Georgia's New Deal: New Job Opportunities for All Unemployed

Georgia creates deal for all unemployed people to find a job for six weeks.

Oct. 6, 2010— -- Georgia's high unemployment rate of 10 percent has labor officials scrambling to prevent more people from joining the ranks of the unemployed, and ultimately to bring the number down.

The state's labor department created a new work program for every unemployed person in the state. The program allows an unemployed person to approach an interested employer, and work under a trial period while getting trained. The state underwrites the cost of that work for six weeks.

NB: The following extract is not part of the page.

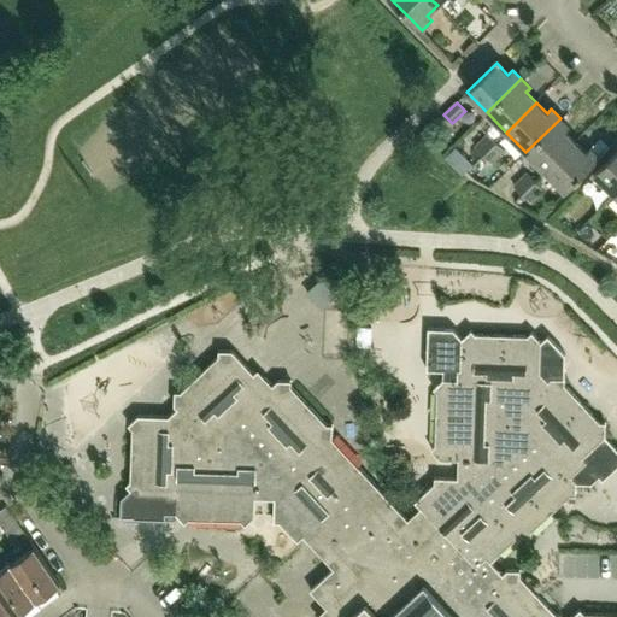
[(545,171),(575,142),(564,131),(569,127),(560,118),(526,152),(545,171)]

When it works, it's a win-win for everyone. An employer gets a state-sanctioned worker for free; in exchange, the worker gets new hope that at the end of the trial period, they will be hired.

Rhonda Smith was one of those unemployed people. She was laid off from her job at a performing arts center.

"You kind of have blinders on at that time and everything looks very dark," Smith said. "Everything looks very bleak and you can only focus on, you know the 'what if's' and what are we going to do?"

Under the Georgia, program, those workers who qualify for unemployment insurance will continue to receive their payments during the six weeks they're in the trial period. Those workers who don't qualify for unemployment insurance will get a $600 stipend from the state.

A smaller version of the idea, called Georgia Works, has already been proven successful. It resulted in permanent jobs for several hundred people last year.

Smith was one of the few who were able to take advantage of the Georgia Works program. She got a job at the James Madison Inn Spa.

"Everyone had a commitment to make it work and it has worked. It's been wonderful," Smith said. "We may have about 13 or 14 staff members that would not have employment right now if it were not for the spa."

Georgia Expands Program

"You have a staff person, a warm body to help run your business and they're learning and at the end of six or eight weeks you go 'Wow! This is perfect, I'll hire you,'" Diletto said.

From there, Smith had a hand in hiring 12 more people to work at the spa, who would otherwise have been unemployed.

"They're happy and they're working and we're busy," Smith said.

Smith said the program turned her discouragement after getting laid off into new hope for employment.

"Every day, I walk in that business and I just say, 'Thank you Lord that you have given me a place to do business,'" Smith said.

Renee' Turner was an apartment manager, who was laid off. Now, as part of the new program, she is going to work in hospice administration.

"It gives me something productive to do with my time other than pounding the pavement and trying to find work. It helps me to maintain a positive attitude and keep hope alive," Turner said.

"I hope it turns into a job," Turner said. "I believe that it will as a matter of fact, I believe that it will."

Georgia's labor commissioner, Michael Thurmond,said the program works because employers and employees get a custom-fit. And the unemployed get personally invested in the job. There is really no risk for either party, he said.

Of the thousands of unemployed workers who enrolled in the program, 36 percent were hired permanently within the first six weeks and 63 percent found jobs within the next 90 days.